(Material to process)
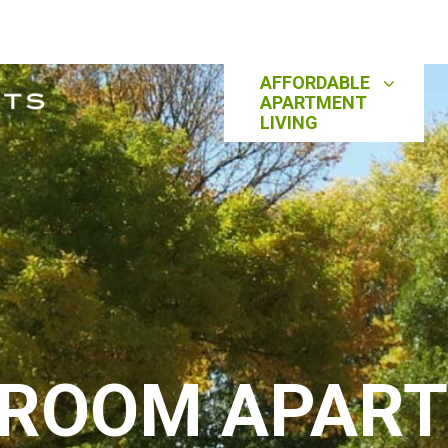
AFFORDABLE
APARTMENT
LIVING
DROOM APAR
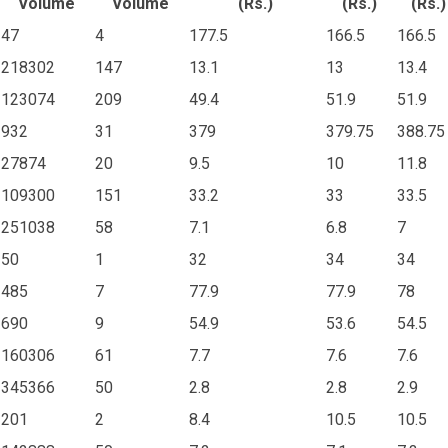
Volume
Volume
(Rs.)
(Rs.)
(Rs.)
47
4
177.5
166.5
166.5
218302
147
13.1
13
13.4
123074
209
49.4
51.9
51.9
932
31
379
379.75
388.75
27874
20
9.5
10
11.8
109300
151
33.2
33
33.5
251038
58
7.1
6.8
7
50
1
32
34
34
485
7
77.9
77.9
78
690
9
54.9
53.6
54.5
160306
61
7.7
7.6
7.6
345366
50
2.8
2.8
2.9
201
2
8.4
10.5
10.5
(End Material to process)
» What this task involves:
In the lines above, swap "Volume" for "Quantity" and write out all the lines again with nothing else changed. Leave the pictures out.

» Task result:
AFFORDABLE
APARTMENT
LIVING
DROOM APAR
Quantity
Quantity
(Rs.)
(Rs.)
(Rs.)
47
4
177.5
166.5
166.5
218302
147
13.1
13
13.4
123074
209
49.4
51.9
51.9
932
31
379
379.75
388.75
27874
20
9.5
10
11.8
109300
151
33.2
33
33.5
251038
58
7.1
6.8
7
50
1
32
34
34
485
7
77.9
77.9
78
690
9
54.9
53.6
54.5
160306
61
7.7
7.6
7.6
345366
50
2.8
2.8
2.9
201
2
8.4
10.5
10.5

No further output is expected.